NYLA-Monitored Legislation

During each legislative session, NYLA monitors and works on additional legislation that will impact the library community. This session saw passage of several library-related bills which NYLA supported or opposed to varying degrees.

  1. Centralized Procurement System for Materials & ServicesS.6424A Ritchie / A.7265A Abinanti
    This legislation would authorize the NYS Office of General Services (OGS), in consultation with the State Library, to establish a comprehensive, centralized system to coordinate procurement of books, non-print library materials, and related ancillary services. The legislation explicitly permits SUNY & CUNY to make purchases through the system as an alternative to institutions individually contracting with vendors for print and nonprint materials. This legislation potentially faces opposition from OGS, and its fate is uncertain.

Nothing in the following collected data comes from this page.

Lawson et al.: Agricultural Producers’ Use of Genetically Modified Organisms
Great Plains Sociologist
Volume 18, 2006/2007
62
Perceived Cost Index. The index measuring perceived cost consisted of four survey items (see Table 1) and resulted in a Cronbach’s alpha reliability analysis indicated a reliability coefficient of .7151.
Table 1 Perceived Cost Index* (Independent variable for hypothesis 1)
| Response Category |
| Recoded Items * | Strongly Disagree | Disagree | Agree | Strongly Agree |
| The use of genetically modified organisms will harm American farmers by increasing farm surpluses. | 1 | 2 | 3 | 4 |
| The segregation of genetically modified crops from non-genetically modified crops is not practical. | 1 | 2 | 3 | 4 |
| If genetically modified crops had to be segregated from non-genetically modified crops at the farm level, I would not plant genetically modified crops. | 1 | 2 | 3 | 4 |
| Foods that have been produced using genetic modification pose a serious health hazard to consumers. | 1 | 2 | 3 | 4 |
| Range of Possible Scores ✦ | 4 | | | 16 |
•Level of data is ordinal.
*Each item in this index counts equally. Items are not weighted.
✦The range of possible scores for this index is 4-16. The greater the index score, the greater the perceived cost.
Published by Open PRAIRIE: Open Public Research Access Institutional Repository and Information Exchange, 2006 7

  2. Application of Net Neutrality Principles to ISPsA.8882C Fahy / S.7183C Carlucci
    This legislation would provide the NYS Public Service Commission (PSC) with authority to monitor the practices of ISPs, and restricts state and municipal entities – including libraries - from contracting for broadband internet service with ISPs which have not been certified by the PSC as being in compliance with Net Neutrality principles. This legislation passed the Assembly largely along party lines but failed to make it out of committee in the Senate. Governor Cuomo issued a related in January, though it does not extend to libraries.
  3. Prohibits Smoking Within 100ft of Library Entrances/ExitsS.169B Rivera / A.330B Dinowitz
    This legislation prohibits smoking (including “vaping” & “e-cigarettes”) within 100 feet of the entrances, exits or outdoor areas of any public or association library, and requires the posting of signage to that effect. This bill has passed both houses and is waiting to be sent to the Governor; we expect this will become law, and it will take effect 180 days after its signed. Public libraries have been a glaring omission from the long list of places in which smoking is prohibited, particularly after elementary and secondary schools were added in 2012.